### THE PROBLEM
Without changing a word, repeat the data, and include no pictures.
>>>>
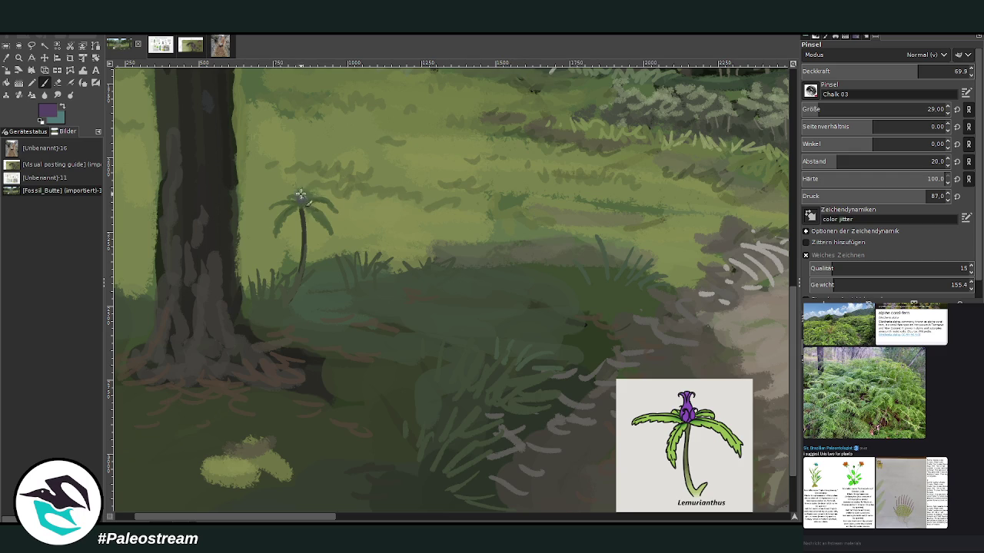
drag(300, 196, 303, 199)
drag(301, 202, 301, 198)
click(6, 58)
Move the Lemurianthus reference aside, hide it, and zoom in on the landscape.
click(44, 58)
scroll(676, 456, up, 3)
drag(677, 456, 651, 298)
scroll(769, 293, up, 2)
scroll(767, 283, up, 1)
<<<<
### OUTPUT FOR THIS TASK
drag(300, 196, 303, 199)
drag(301, 202, 301, 198)
click(6, 58)
Move the Lemurianthus reference aside, hide it, and zoom in on the landscape.
click(44, 58)
scroll(676, 456, up, 3)
drag(677, 456, 651, 298)
scroll(769, 293, up, 2)
scroll(767, 283, up, 1)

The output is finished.